Problem details:
Every line below from the one containing "våra egna åsikter" through the one containing "agera för att bidra till förbättringar." must be transcribed exactly. Omit all lines outside that stretch.

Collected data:
————————

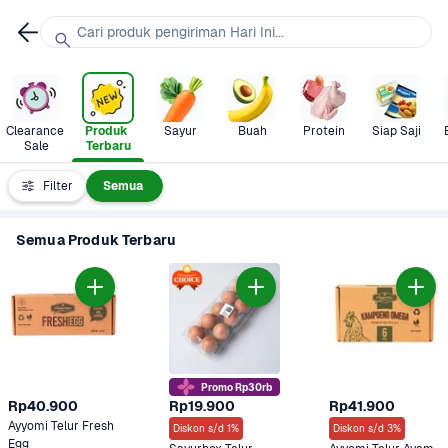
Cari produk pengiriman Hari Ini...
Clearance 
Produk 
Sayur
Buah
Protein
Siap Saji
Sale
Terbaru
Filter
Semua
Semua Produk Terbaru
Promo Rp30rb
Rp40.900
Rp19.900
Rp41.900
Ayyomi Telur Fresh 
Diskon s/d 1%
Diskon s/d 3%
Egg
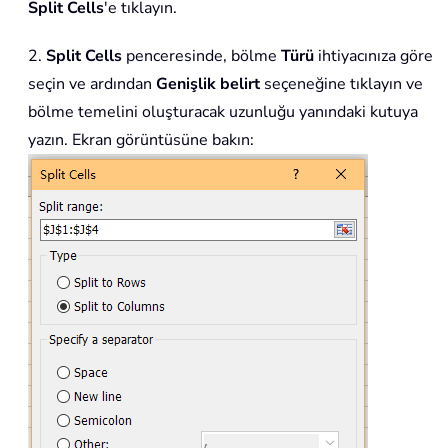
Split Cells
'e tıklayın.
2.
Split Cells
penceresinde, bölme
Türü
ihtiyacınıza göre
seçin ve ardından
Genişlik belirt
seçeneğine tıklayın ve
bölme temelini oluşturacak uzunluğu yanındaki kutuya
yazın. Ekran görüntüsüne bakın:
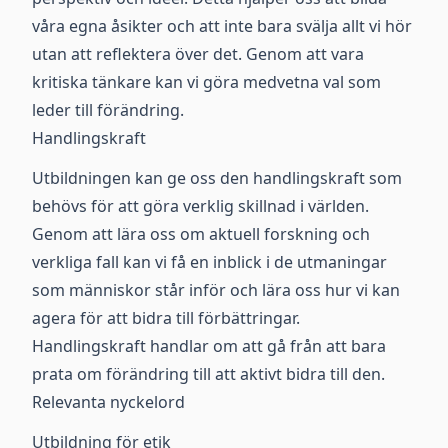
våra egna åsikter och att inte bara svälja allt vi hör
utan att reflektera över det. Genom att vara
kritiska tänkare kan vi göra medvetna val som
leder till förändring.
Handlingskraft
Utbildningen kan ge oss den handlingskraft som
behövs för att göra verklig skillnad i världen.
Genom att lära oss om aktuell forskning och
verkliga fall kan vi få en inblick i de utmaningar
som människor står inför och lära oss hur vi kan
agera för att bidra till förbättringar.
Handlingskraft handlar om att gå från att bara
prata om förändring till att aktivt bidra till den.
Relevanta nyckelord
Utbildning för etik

————————

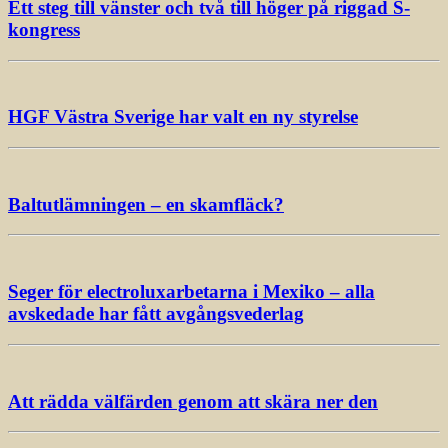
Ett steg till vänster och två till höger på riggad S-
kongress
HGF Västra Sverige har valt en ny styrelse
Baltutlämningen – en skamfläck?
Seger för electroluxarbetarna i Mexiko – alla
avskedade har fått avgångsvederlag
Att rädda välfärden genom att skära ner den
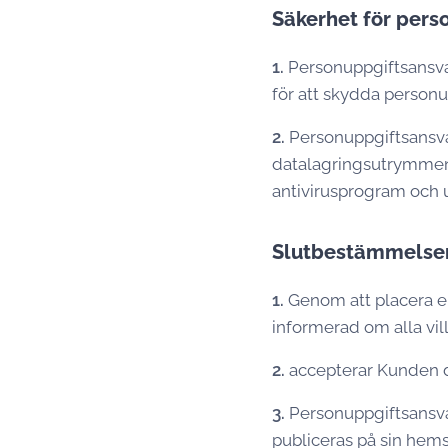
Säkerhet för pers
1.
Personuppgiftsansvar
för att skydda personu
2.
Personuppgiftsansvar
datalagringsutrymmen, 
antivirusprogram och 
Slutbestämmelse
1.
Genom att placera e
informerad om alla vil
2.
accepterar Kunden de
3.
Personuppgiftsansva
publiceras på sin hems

————————

Exercise result:
våra egna åsikter och att inte bara svälja allt vi hör
utan att reflektera över det. Genom att vara
kritiska tänkare kan vi göra medvetna val som
leder till förändring.
Handlingskraft
Utbildningen kan ge oss den handlingskraft som
behövs för att göra verklig skillnad i världen.
Genom att lära oss om aktuell forskning och
verkliga fall kan vi få en inblick i de utmaningar
som människor står inför och lära oss hur vi kan
agera för att bidra till förbättringar.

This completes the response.